My Letter to Steve

Oct 22, 2008 15:39

Dunno, I've just been thinking about him lately. Probably because his birthday and our anniversary would be coming up soon. I just thought I'd take a minute and write him a letter. Not that he can read it or anything...I don't know, I just need to I guess.
Dear Steve;
It's been such a long time. I miss you every day. Somehow I know you are my soul mate and you're waiting for me up in Heaven. Hopefully you can give the Buckeyes the extra kick they need this year and maybe get us a national championship. Maybe? Anyway, I wanted to write and tell you about how my life is now. Things are pretty good. I'm 28 now, a little older and perhaps wiser. I've been married to a man named Mike for going on 4 years. He's in the Army and a pretty decent guy.
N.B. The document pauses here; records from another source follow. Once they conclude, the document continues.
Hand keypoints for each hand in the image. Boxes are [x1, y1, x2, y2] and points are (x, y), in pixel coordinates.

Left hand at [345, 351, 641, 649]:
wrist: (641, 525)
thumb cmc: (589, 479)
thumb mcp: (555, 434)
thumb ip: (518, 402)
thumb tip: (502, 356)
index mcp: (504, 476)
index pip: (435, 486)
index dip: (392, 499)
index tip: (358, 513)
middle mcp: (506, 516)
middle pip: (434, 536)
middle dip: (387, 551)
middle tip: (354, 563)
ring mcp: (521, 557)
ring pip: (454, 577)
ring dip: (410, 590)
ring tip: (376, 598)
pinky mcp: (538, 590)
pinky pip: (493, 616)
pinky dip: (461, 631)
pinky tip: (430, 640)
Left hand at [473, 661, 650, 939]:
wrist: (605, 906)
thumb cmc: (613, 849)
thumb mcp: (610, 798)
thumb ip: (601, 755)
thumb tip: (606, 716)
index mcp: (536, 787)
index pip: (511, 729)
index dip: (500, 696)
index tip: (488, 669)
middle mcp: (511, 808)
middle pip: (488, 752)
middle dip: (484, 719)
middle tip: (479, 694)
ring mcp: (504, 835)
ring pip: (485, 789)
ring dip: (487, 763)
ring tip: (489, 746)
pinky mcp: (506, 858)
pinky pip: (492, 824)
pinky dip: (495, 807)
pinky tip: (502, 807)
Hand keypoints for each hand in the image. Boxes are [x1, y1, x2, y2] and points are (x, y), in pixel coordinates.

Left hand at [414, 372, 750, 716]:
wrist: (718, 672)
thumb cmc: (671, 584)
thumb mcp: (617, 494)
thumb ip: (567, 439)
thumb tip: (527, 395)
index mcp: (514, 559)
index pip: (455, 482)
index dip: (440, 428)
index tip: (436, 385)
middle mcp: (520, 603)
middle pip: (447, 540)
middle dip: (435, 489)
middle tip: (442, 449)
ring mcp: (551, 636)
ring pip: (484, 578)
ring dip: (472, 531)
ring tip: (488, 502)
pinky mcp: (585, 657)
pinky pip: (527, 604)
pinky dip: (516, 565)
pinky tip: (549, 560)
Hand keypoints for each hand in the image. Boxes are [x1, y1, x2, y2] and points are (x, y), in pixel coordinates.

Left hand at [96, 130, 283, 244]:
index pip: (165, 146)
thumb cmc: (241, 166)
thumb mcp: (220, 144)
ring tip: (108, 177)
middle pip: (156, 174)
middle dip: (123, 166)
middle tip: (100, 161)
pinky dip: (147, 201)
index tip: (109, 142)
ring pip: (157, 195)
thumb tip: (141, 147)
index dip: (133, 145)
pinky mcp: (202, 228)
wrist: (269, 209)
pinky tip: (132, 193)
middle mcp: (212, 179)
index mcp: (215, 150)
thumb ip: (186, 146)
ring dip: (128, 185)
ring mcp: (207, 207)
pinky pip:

We got off to a rough start but I feel like we've worked through it. Marriage isn't as easy as I thought it would be but I'm pretty good at it. Mike worked through his issues and turned out to be a pretty decent man to me too. We have a few issues we need to work on, but that's just how marriage is. I'm sure we would have run into our own issues eventually as well. When times get tough I think about what it would have been like to be married to you, which I know isn't fair to Mike. I know you know how they'd be as well, so I'd just leave it at that. I'll just state that I'm happy, and he makes me happy, and we have a good life. The best thing in my life is my son Alexander, or AJ, as we call him. I can't imagine my life without him and I know you bless him every day and keep watch over him. He's honest to God the most perfect thing ever. I know I never really wanted kids, but life wasn't complete without him. Had things not turned out the way they did I wonder if 1. You and I would have had AJ 2. If we would have been able to have kids 3. How our children't personality would have been different from AJ's. I like to use the word 'rambunctious' when I refer to him. Life just would have been.......different......I suppose. I think I'm always going to feel cheated out of the future we were supposed to have. And the happiness I had. I've found a different kind of happiness with Mike and AJ.